• **YOUR TASK**
Out of the entries that follow, copy each line containing "pinky".

• **INFORMATION SHOWN**
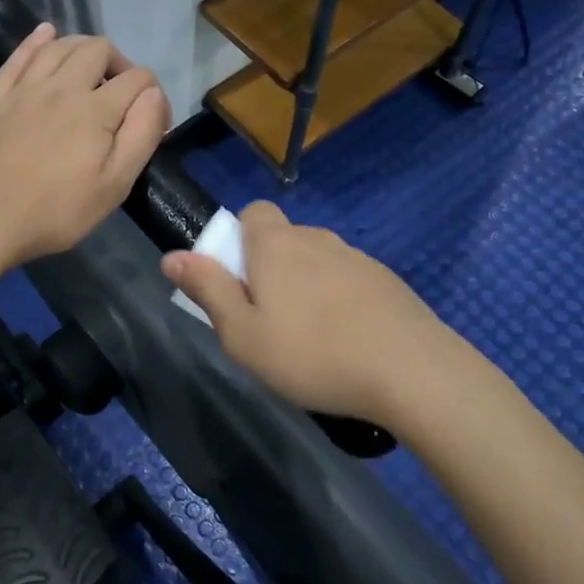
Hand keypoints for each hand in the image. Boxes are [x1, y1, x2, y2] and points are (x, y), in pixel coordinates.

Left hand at [0, 24, 170, 269]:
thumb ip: (141, 135)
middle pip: (99, 49)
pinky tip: (46, 35)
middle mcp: (62, 86)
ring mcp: (25, 89)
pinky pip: (20, 56)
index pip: (137, 79)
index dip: (156, 96)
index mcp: (95, 109)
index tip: (155, 125)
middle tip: (123, 98)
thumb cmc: (54, 211)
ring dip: (84, 48)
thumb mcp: (114, 185)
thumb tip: (154, 94)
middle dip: (121, 65)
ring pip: (60, 45)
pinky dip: (37, 41)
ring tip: (93, 71)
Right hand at [162, 201, 452, 424]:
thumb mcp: (242, 334)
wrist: (412, 371)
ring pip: (317, 263)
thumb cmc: (311, 353)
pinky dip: (339, 303)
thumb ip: (207, 290)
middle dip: (270, 270)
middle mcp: (317, 239)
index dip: (239, 239)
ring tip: (310, 341)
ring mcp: (357, 258)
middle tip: (268, 322)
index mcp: (276, 244)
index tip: (239, 281)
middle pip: (283, 240)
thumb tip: (171, 256)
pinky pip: (348, 282)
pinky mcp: (387, 282)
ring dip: (306, 288)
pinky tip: (347, 344)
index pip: (252, 212)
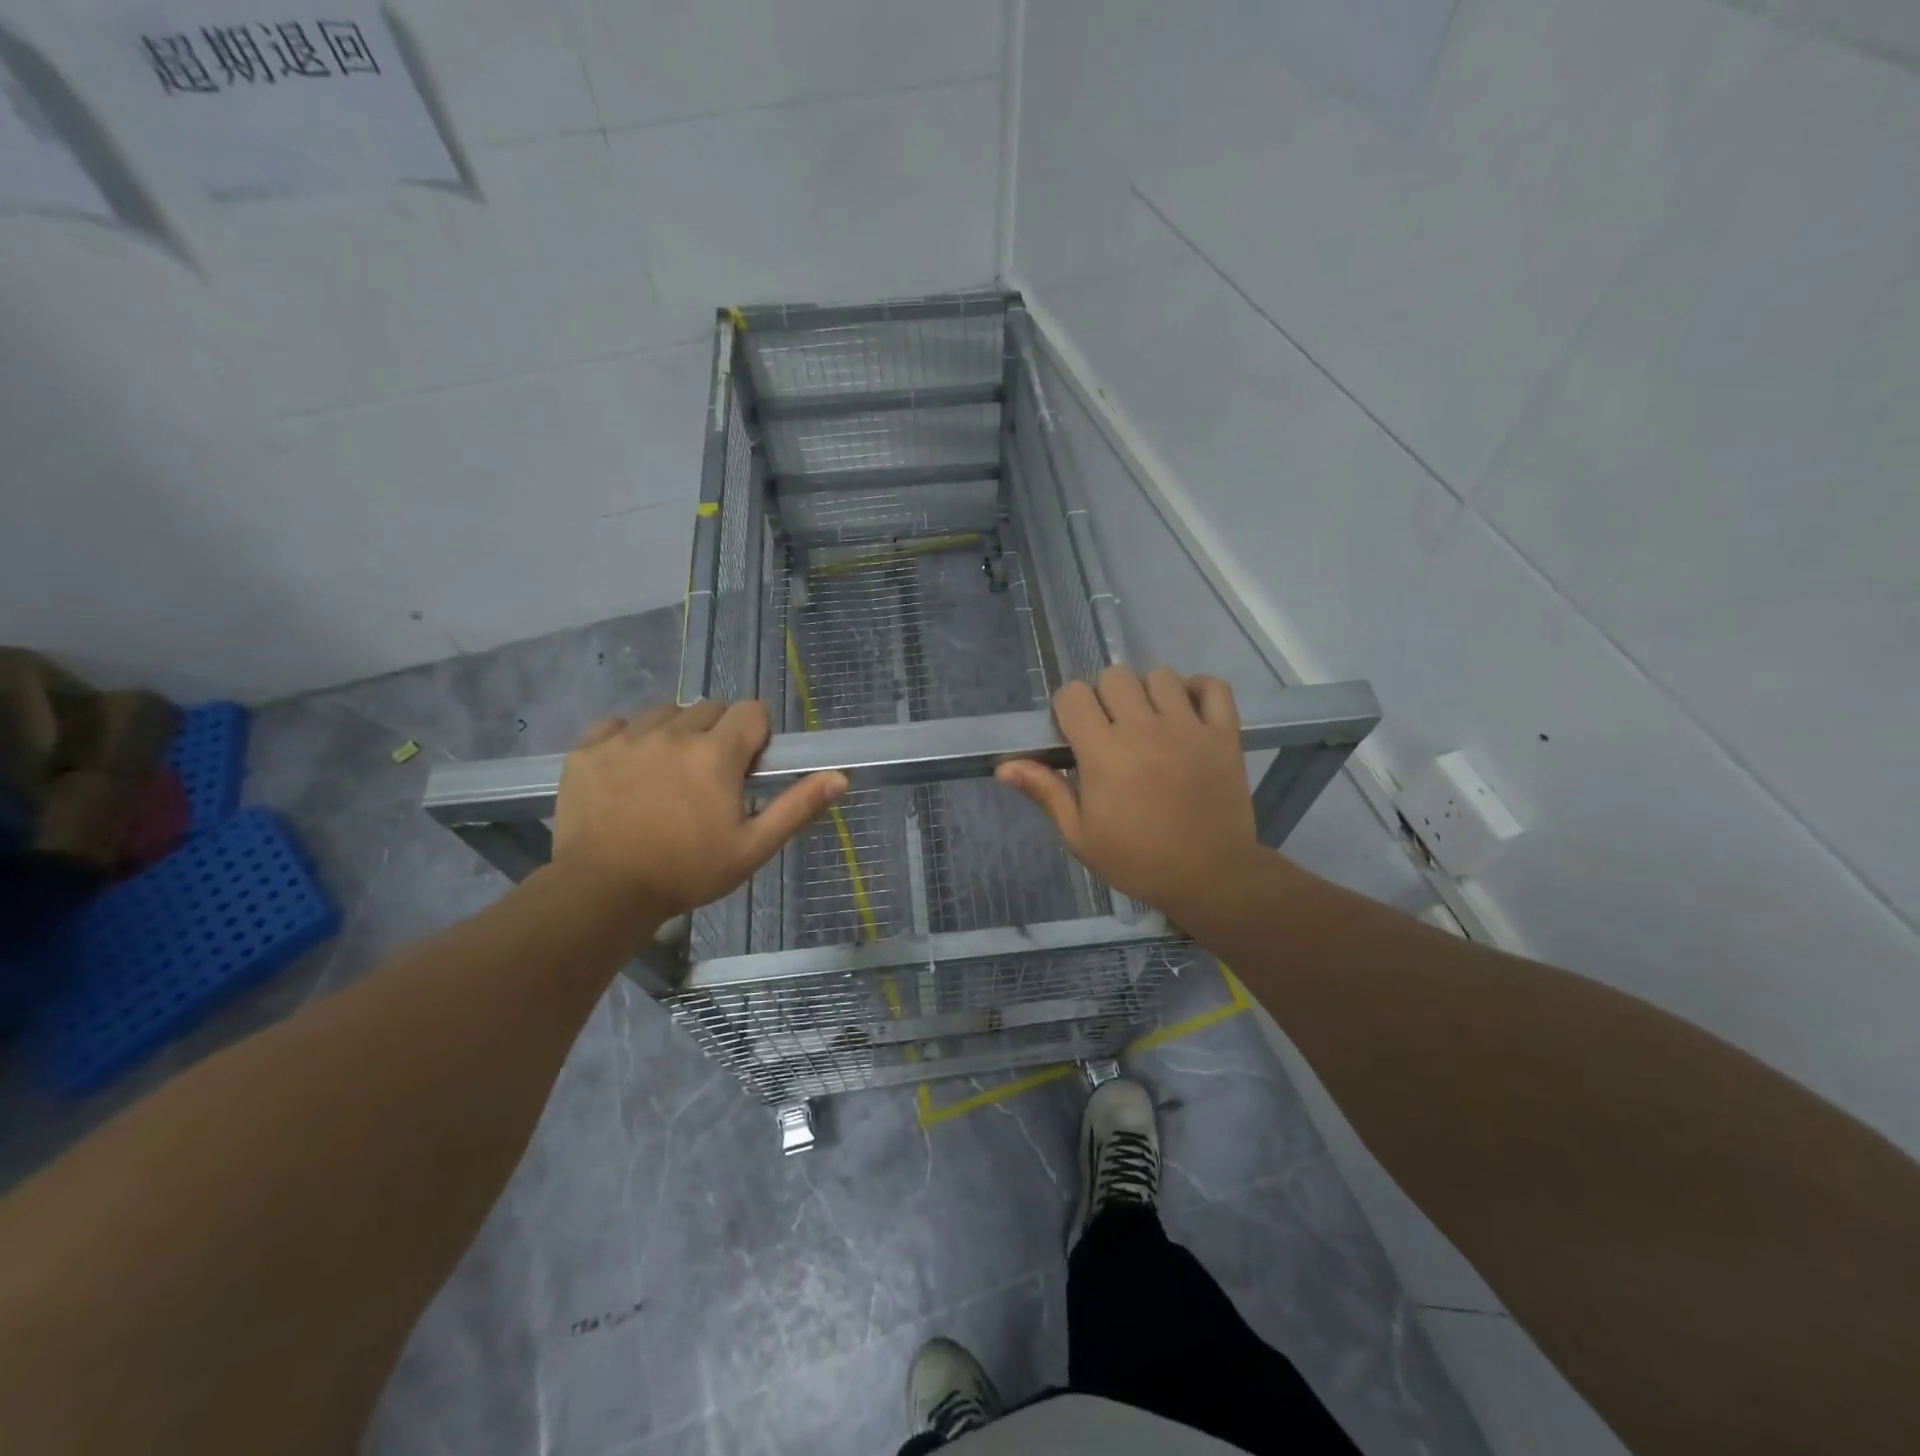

• **OUTPUT FOR THIS TASK**
pinky tip: (46, 35)
pinky pip: (20, 56)
pinky dip: (37, 41)
pinky dip: (339, 303)
pinky pip: (348, 282)
pinky mcp: (387, 282)
pinky tip: (347, 344)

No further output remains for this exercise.